Birmingham City owner Carson Yeung jailed for six years
- 7 March 2014
- From the section Birmingham & Black Country
Birmingham City owner Carson Yeung has been jailed for six years by a Hong Kong court for money laundering.
The businessman, 54, was convicted on Monday of five charges relating to HK$720m (£55m) passing through his bank accounts between 2001 and 2007.
He claimed he had accumulated hundreds of millions of dollars through stock trading, business ventures in mainland China, a hair salon and gambling.
Judge Douglas Yau said the sentence must be a deterrent to others.
The former hair stylist's trial was told he had lied about how he made his money and Yeung was described by Judge Yau as "not a witness of truth".
The businessman was unable to show where almost HK$100m (£7.7m) in his bank accounts had come from.
Sentencing Yeung at Hong Kong District Court, Judge Yau said: "The sentence must include an element of deterrence to discourage those who are in a position to exploit the system.
"The law will come down on them with full force.
"Maintaining the integrity of the banking system is of paramount importance if Hong Kong is to remain an international finance centre," he said.
Police investigators, who described the case as a difficult one involving analysis of financial records from as far back as 2001, welcomed the six-year sentence.
Gloria Yu, a police investigator, told reporters outside the courthouse: "We overcame a lot of hurdles to get this result.
"We are happy... and encouraged because fighting money laundering is a very arduous task."
The BBC's Andrew Wood in Hong Kong said it was a tough sentence, despite Yeung's lawyer asking for leniency.
"He'll be 60 years old [when released], assuming he doesn't come out with time for good behaviour."
Yeung worked in the UK as a teenager before becoming a hairstylist in Hong Kong. He made his fortune investing in Macau in the 1990s and is a prominent property developer in Hong Kong.

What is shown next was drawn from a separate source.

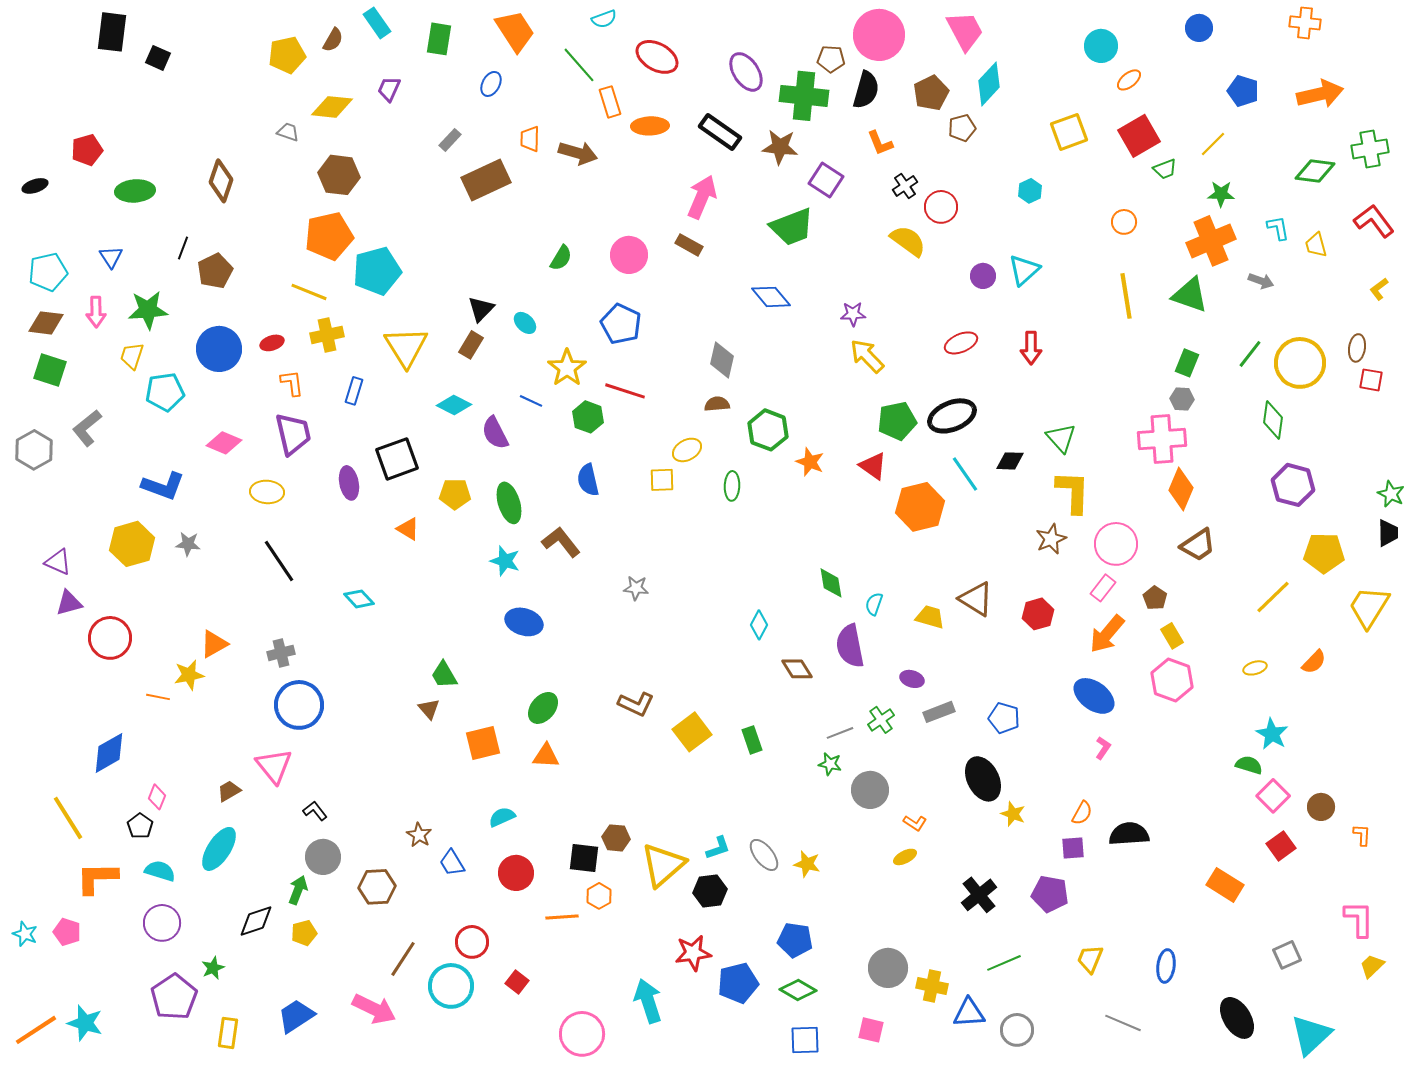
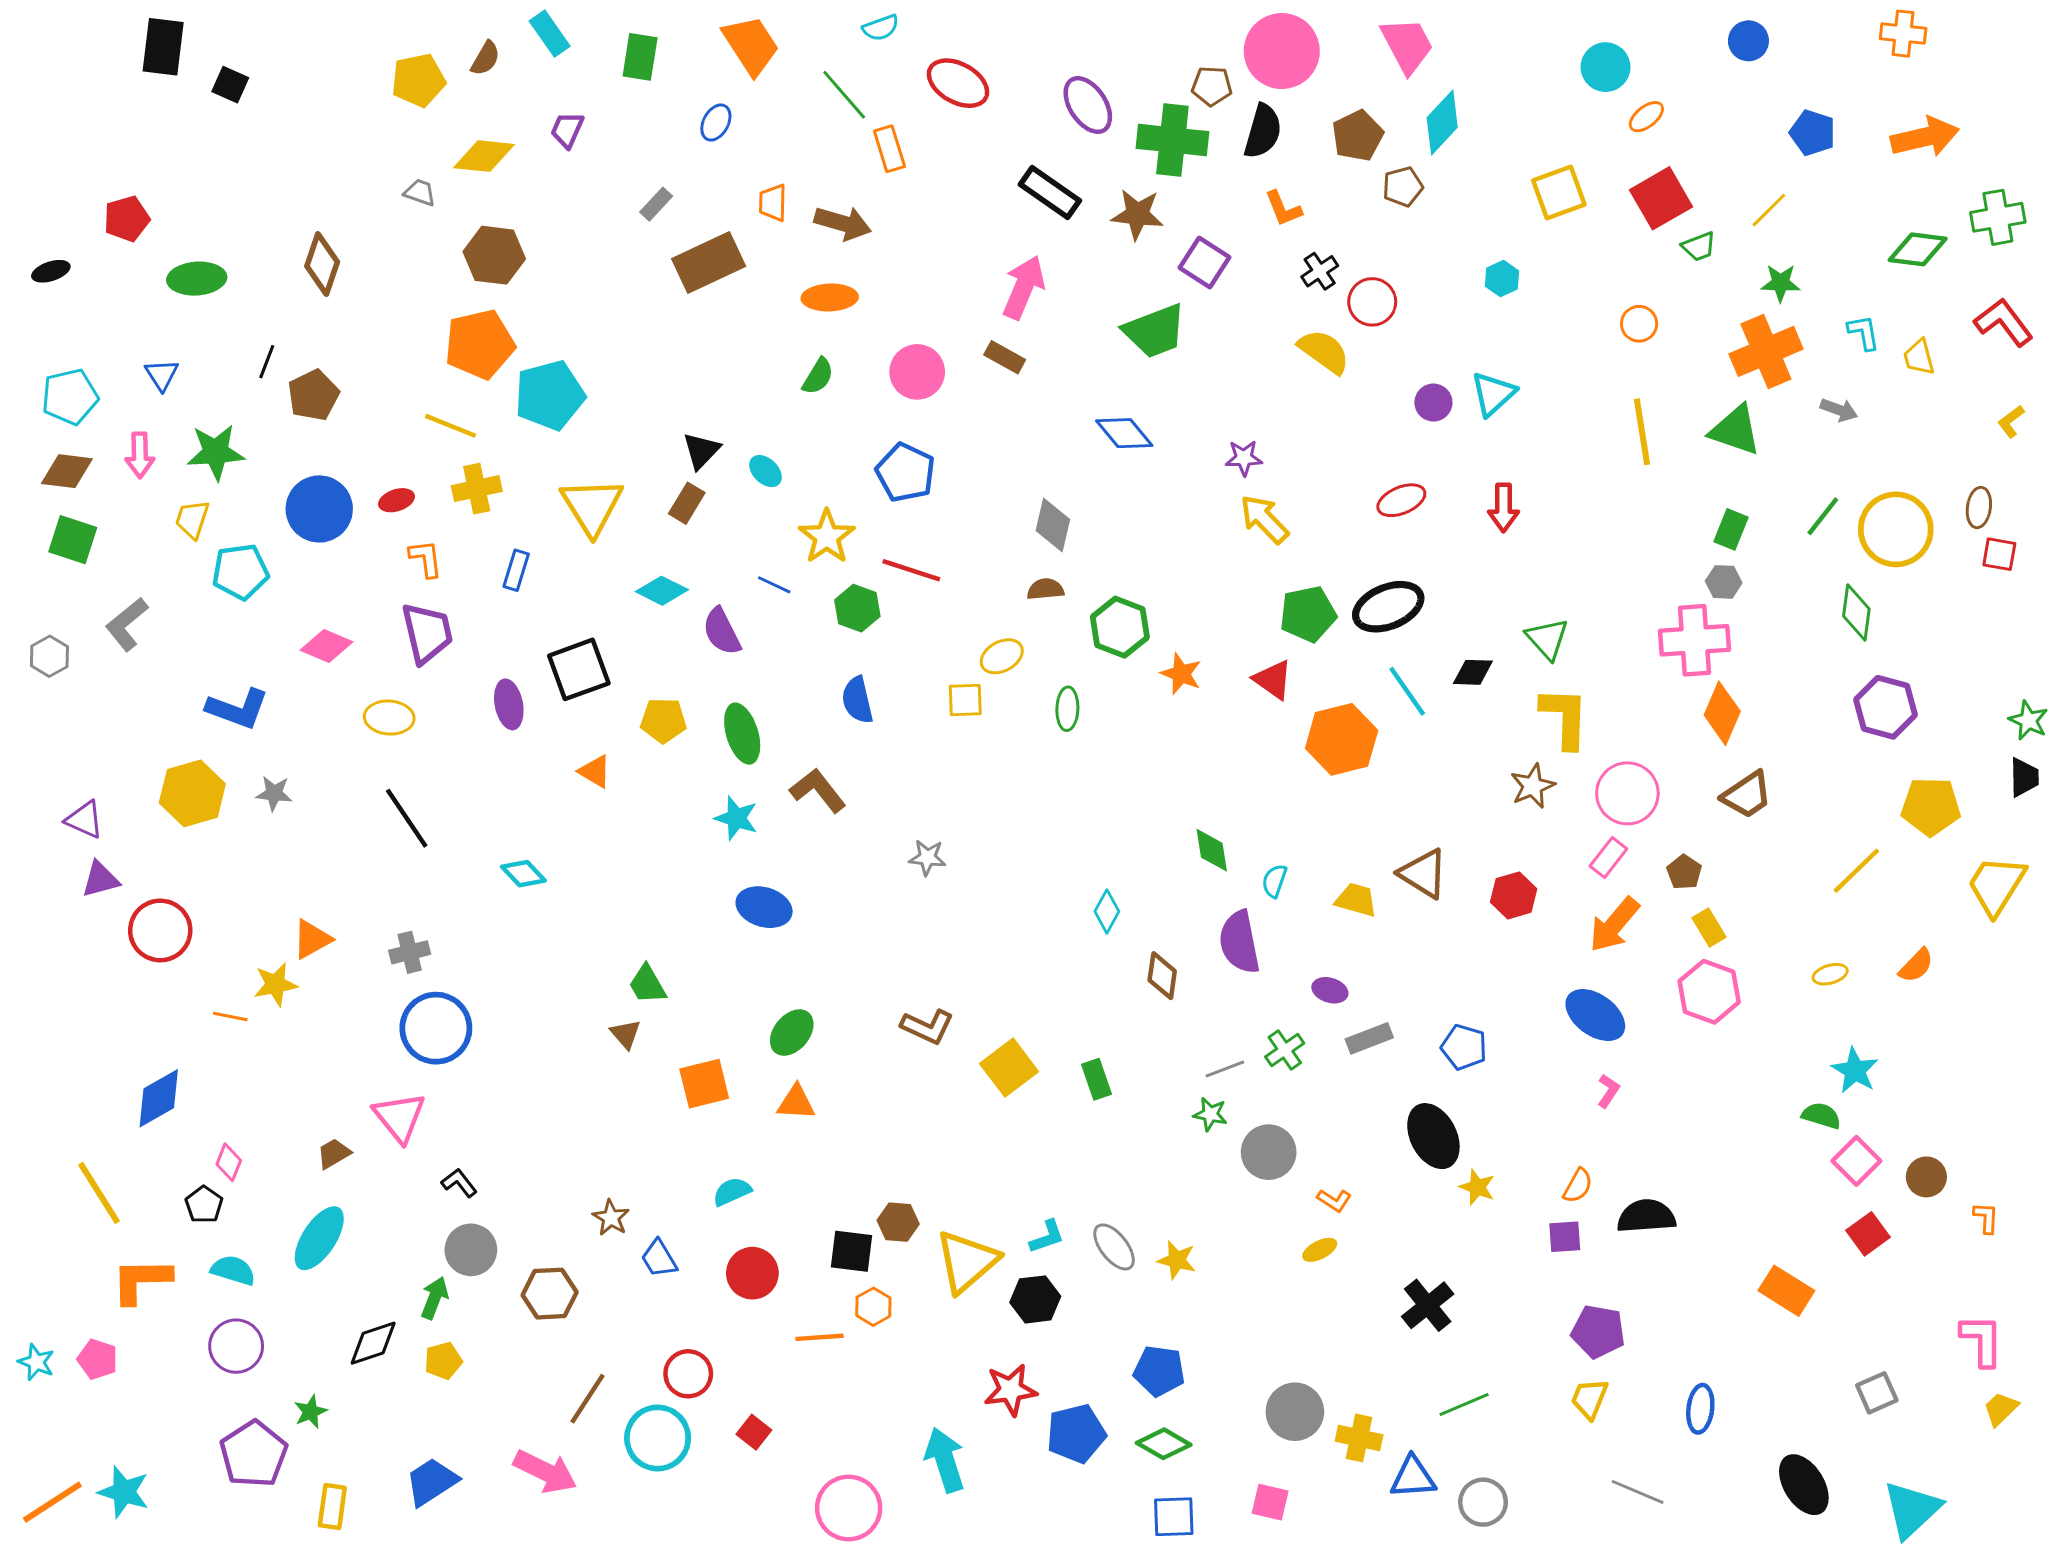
orange ellipse: (650, 126) -> (830, 298), moved
gray hexagon: (34, 450) -> (49, 656), size x0.7
brown diamond: (797, 669) -> (1162, 976), turned 40
purple pentagon: (1050, 894) -> (1598, 1332), moved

He bought Birmingham City in October 2009 for £81.5m from David Sullivan and David Gold, now the co-owners of West Ham.
The Hong Kong businessman was arrested and charged with money laundering two years later.
He is the majority shareholder but resigned in February as president of Birmingham City FC, director of Birmingham City plc and director and chairman of the club's parent company, Birmingham International Holdings Ltd (BIHL).
His son, Ryan, 20, and brother-in-law Shui Cheong Ma, 52, remain on the club's board of directors.
Acting chairman Peter Pannu said Yeung would not run the "club by proxy" from prison through family members on the board.
On Monday, the club said Yeung's conviction would have no impact on day-to-day operations.
The Football League has said it is satisfied with the action the club's holding company has taken since the commencement of criminal proceedings.
In a separate development, the sale of 12% of the club was cancelled on Friday as the buyer, a Chinese media firm, failed to meet the deadline set by the club.
BBC 5Live's Pat Murphy has estimated the value of the football club has dropped to about £30m as it struggles in the second tier.
Fans' organisation the Blues Trust has said Birmingham supporters are looking forward to a "new era" and want to put "this troubling period behind us as soon as possible".
It has called on BIHL to sell the club as soon as possible.
Since Yeung took charge, Blues have won the League Cup but have been relegated from the Barclays Premier League and are currently 17th in the Championship.